Born in July 1979, Erwan Faiveley is the youngest director of a Domaine in Burgundy. However, at the age of 10 he tried his first drop of wine, at 18 joined Faiveley, graduated from the Ecole Superieure de Commerce at 23 and succeeded the whole Domaine at 25.
It is one thing to say youngest and, judging from the look on Erwan’s face, it is not the first time he has heard this. He himself prefers to be called ‘younger’ rather than ‘youngest’. Younger signifies an ongoing connection from generation to generation which is really what this self-confident, modest, elegant man represents… Erwan Faiveley, the 7th generation of Domaine Faiveley.
I am a Burgundian
To better give you an impression of Erwan Faiveley’s wealth: in Burgundy, Faiveley is one of only two wineries who posses a vineyard named by their family, the other, of course, being Romanée-Conti. Faiveley is also the only winery to own two of the three grand crus namely Musigny, Romanée-Conti and Chambertain Clos de Beze. Faiveley is also the largest single owner in Gevrey-Chambertain of whose 300 hectares total they own 15.

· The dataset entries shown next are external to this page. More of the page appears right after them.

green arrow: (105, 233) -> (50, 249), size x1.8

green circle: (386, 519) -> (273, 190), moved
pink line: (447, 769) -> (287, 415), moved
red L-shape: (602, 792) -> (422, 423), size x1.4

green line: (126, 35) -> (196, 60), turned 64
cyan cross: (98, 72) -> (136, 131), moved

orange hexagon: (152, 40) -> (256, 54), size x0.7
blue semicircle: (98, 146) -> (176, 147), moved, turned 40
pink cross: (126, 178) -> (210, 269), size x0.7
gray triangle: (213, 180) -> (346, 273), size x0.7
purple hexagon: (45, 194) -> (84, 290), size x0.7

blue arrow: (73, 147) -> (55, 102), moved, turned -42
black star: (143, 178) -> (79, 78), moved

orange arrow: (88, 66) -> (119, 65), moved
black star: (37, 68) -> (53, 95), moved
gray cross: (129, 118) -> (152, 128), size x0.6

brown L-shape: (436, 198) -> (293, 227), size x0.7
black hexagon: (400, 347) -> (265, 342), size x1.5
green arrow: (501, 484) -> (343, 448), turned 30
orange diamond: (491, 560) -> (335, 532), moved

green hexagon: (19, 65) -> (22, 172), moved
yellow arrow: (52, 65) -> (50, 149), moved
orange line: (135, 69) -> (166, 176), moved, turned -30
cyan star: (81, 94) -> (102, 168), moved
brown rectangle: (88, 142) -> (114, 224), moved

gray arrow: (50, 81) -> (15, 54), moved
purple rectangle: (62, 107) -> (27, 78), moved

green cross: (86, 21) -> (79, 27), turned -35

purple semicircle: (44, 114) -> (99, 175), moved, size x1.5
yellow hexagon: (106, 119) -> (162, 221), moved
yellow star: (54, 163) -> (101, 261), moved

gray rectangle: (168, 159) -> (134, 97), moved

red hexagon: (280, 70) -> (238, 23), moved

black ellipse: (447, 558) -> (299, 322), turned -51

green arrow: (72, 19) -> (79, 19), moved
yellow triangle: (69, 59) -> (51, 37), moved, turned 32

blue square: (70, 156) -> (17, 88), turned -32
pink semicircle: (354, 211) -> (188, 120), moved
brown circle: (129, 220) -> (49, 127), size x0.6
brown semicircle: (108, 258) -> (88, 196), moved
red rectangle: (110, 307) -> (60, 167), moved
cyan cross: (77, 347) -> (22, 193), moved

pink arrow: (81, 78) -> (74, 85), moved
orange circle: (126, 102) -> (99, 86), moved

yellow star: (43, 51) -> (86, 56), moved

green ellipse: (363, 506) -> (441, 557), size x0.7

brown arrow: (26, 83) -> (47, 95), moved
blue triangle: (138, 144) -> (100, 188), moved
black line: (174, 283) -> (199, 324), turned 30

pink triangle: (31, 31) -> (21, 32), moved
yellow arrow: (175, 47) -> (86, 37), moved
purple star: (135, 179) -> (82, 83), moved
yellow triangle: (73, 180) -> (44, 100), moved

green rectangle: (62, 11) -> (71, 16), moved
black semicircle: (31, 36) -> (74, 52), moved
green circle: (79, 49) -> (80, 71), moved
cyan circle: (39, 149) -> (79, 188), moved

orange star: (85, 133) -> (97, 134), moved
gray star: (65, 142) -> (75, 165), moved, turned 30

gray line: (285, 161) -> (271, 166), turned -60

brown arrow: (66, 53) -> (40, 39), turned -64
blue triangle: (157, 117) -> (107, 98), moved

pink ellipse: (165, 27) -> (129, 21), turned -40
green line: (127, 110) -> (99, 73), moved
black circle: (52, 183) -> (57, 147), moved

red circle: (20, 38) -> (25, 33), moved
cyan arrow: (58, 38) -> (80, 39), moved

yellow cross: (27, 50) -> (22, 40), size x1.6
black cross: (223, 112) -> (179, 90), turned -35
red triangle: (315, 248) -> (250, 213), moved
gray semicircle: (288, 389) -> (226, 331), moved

Following international trends today, many of Erwan Faiveleys peers are moving away from Burgundy and investing heavily outside the area, even outside France. He, however, insists on keeping focused on Burgundy. “Things in Burgundy keep me busy enough; moreover, I am a Burgundian.” One may find it surprising that, while enjoying a famous reputation throughout the world, Faiveleys largest market continues to be France herself. This is reminiscent of the Chinese saying ‘to sweep your house before conquering the world’. “There are many things that interest me in life: windsurfing, [plane] flying, travelling and spending a few days in Paris. I have to enjoy my life! Wine is also created to be enjoyed, especially the wine in Burgundy.” Erwan Faiveley is traditionally French in this respect, in that he believes only in enjoying life can one have a successful life. This is also why he loves wine.
Adventure boldly and make wine carefully
It is certainly very fortunate to be able to blend ones passion and career but Erwan Faiveleys wealth does not come from Domaine Faiveley but rather from Faiveley Transport. Every year the profit from Faiveley Transport is six times that of the winery. Although the profit is greater in this side of the business Erwan spends most of his time dealing with the winery but thanks to this formidable backing he can invest heavily in the wine. He takes part in every step of the wines creation because he believes that if the owner is involved adventures can be taken and miracles created.
“We never reduce the yield or pander to the market. Land in Burgundy is very limited.” In reference to doubts about Burgundy’s rarity and high price tag, he explains that for example “in Musigny we only have 200 vines, therefore can only produce a maximum of 150 bottles per vintage”. As for the quality of the wine, Faiveley has its own style and only makes wines which can be aged. The time the white wines spend in oak is 14-16 months, almost equal to the 16-18 months the reds receive. This seems only rational when we consider that one of the worlds finest white wines is created by Faiveley, that being Corton-Charlemagne Grand Cru.
There is a Chinese proverb which states ‘from rich to poor takes three generations’. This, however, does not seem to apply to Erwan Faiveley who is now entering his fifth year in the family business and is also the seventh generation to have done so. When one steps foot in to Burgundy you may have the impression that time stands still and tradition holds firm. However, a new generation have arrived who are well educated, savvy and innovative. It is up to this new generation to safeguard the past while creating new wonders in the future.